From the data below, copy each line that includes the word "pixels".

**INFORMATION:**
□ □ □

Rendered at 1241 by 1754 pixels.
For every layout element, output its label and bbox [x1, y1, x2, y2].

□ □ □

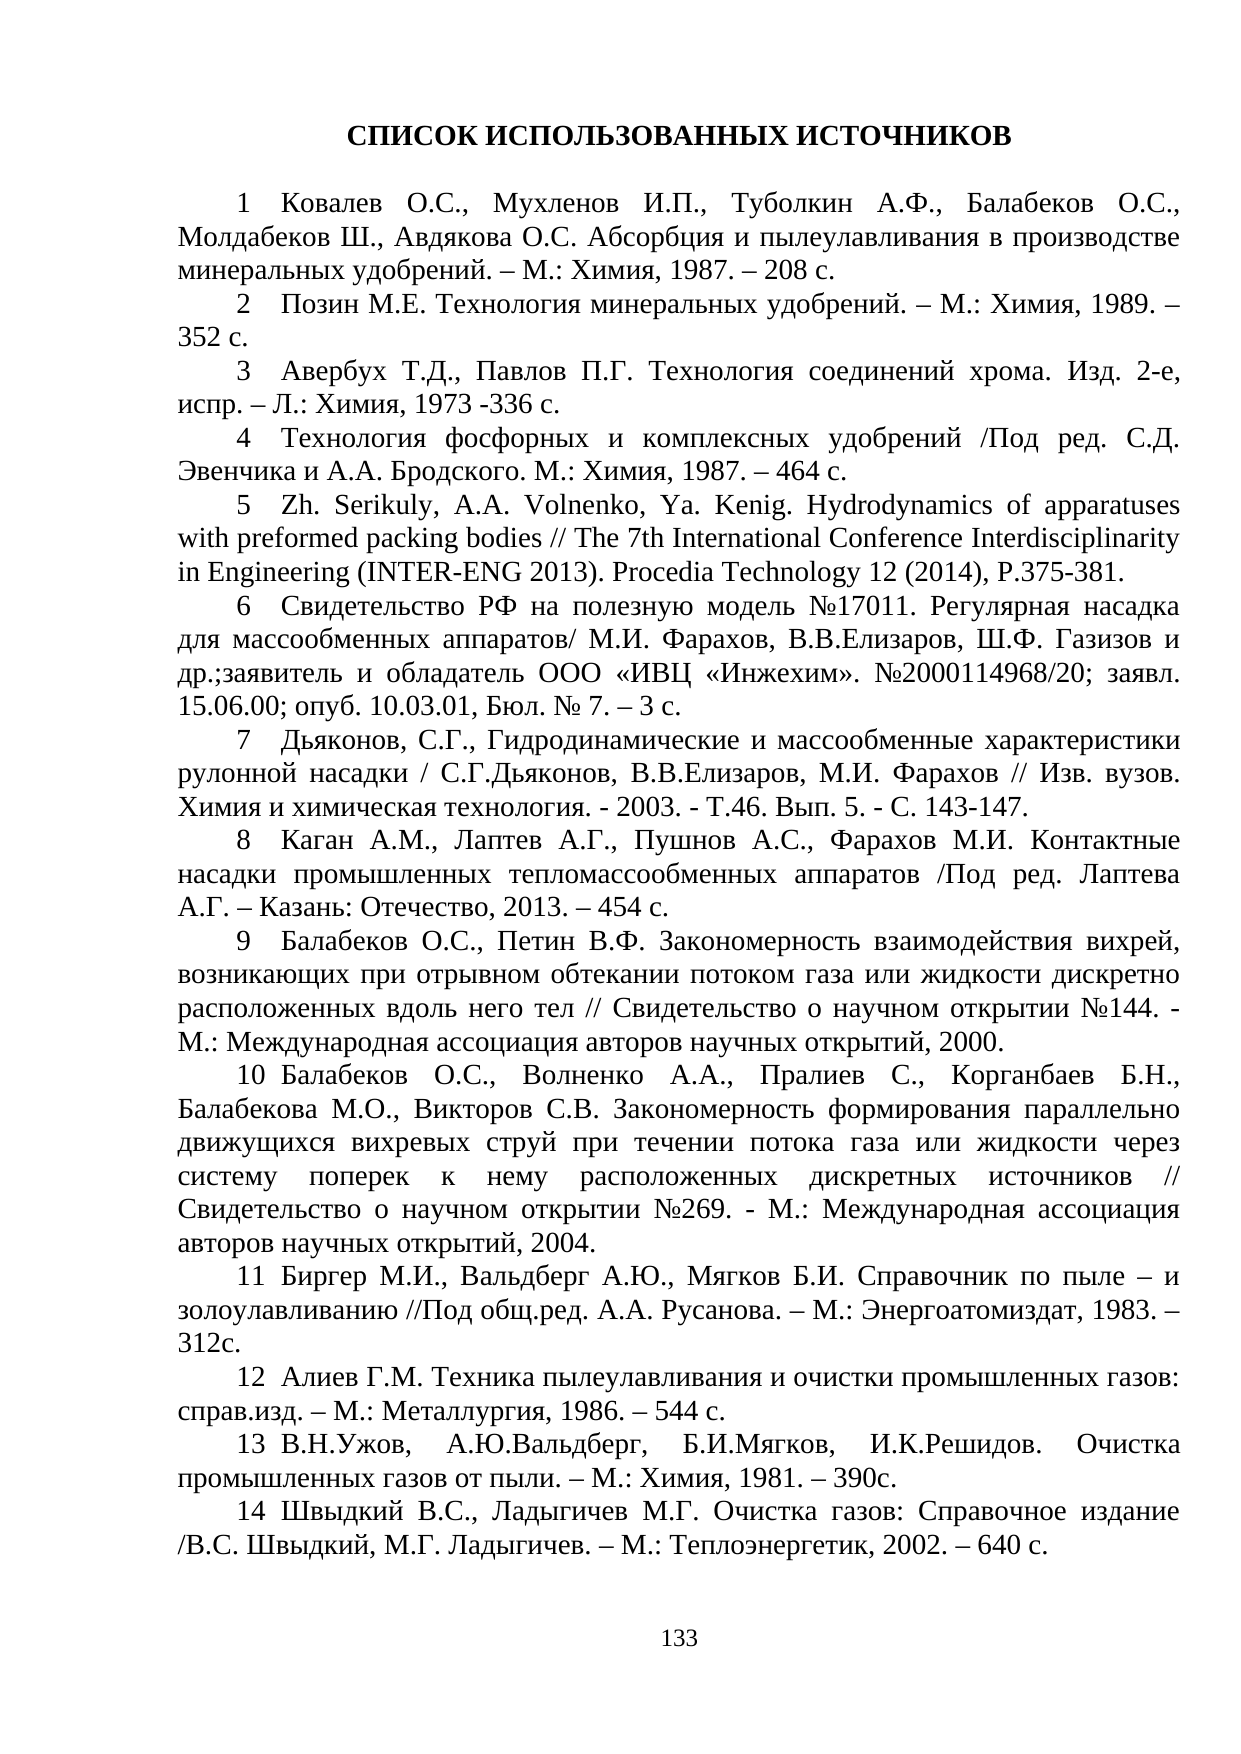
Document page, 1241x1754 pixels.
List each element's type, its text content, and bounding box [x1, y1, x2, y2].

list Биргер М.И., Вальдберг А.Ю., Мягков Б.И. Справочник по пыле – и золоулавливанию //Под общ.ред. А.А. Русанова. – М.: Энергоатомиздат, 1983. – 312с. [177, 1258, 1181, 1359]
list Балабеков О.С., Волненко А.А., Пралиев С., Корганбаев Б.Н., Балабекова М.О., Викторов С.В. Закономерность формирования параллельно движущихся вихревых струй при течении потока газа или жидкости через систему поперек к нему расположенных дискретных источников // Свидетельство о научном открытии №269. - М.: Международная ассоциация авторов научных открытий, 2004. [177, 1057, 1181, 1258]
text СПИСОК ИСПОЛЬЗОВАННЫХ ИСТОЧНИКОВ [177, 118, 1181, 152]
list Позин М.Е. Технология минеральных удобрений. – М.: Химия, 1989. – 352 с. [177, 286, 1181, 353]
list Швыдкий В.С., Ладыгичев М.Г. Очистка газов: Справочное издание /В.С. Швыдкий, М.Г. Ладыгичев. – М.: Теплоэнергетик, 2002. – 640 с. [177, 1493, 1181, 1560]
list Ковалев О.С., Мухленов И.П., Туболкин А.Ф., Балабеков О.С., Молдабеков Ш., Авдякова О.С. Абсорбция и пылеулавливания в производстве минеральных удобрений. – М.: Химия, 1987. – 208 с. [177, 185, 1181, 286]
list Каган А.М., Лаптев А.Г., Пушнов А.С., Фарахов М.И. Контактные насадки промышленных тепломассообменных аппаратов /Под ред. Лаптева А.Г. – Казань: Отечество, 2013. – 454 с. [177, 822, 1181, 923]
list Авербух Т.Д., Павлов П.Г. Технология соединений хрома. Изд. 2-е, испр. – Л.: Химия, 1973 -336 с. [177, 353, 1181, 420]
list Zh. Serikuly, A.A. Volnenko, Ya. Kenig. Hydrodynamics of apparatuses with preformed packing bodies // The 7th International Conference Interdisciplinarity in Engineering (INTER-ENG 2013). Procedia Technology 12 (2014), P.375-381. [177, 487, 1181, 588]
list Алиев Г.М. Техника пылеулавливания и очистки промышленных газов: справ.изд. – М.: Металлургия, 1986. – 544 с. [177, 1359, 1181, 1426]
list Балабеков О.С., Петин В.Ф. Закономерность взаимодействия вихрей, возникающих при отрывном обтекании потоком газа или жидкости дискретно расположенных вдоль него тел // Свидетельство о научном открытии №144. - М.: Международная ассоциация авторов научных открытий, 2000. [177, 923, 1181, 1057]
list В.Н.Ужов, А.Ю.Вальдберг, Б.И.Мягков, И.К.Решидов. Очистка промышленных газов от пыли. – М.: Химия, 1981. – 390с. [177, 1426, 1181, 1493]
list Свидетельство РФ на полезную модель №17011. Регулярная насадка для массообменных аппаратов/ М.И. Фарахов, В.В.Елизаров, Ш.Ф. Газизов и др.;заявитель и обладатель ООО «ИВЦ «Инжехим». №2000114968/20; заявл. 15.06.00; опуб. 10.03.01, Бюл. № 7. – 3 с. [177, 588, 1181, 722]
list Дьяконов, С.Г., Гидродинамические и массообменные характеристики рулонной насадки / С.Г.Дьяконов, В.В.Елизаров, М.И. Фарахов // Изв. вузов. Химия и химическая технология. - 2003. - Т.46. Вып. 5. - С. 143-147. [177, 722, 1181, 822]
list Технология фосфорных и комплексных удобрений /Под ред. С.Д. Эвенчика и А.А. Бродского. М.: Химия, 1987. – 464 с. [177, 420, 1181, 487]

□ □ □

**RESULT BELOW:**
Rendered at 1241 by 1754 pixels.
Document page, 1241x1754 pixels.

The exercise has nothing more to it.